§ Work instructions: Render every line of the listing below as a numbered list, omitting blank lines and leaving out the pictures.

§ Given records:
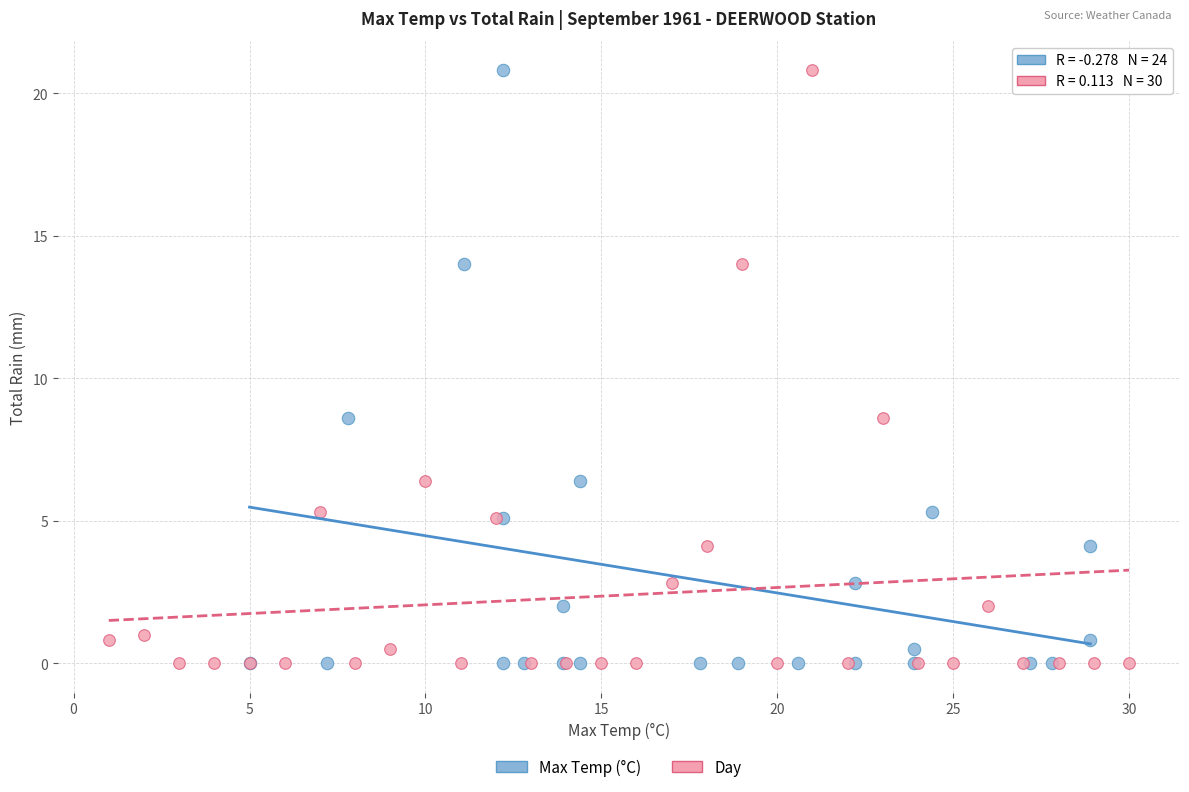

What are all the series names shown in the legend?

Max Temp (°C), Day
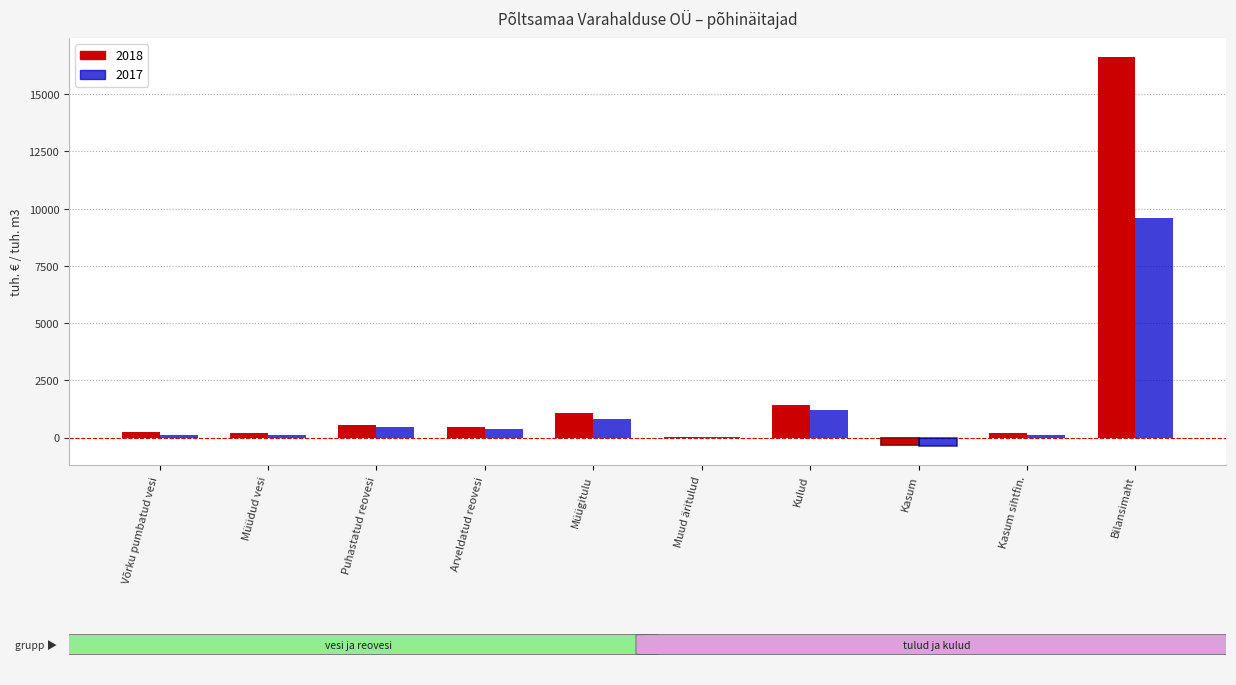

How many values in the 2017 series exceed 361?

5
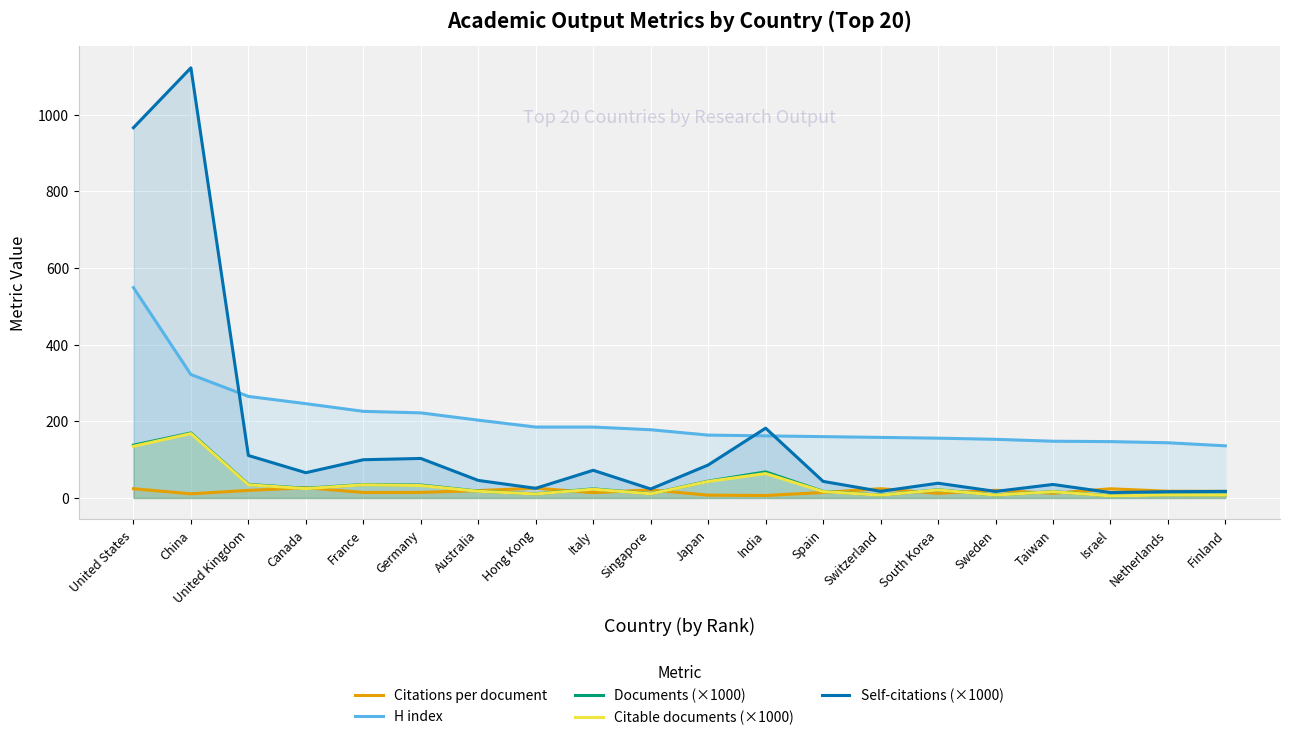

What is the value of the Citations per document point at the 5th from the left?

14.3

§ Written response:
1. What are all the series names shown in the legend?
2. Max Temp (°C), Day
3. How many values in the 2017 series exceed 361?
4. 5
5. What is the value of the Citations per document point at the 5th from the left?
6. 14.3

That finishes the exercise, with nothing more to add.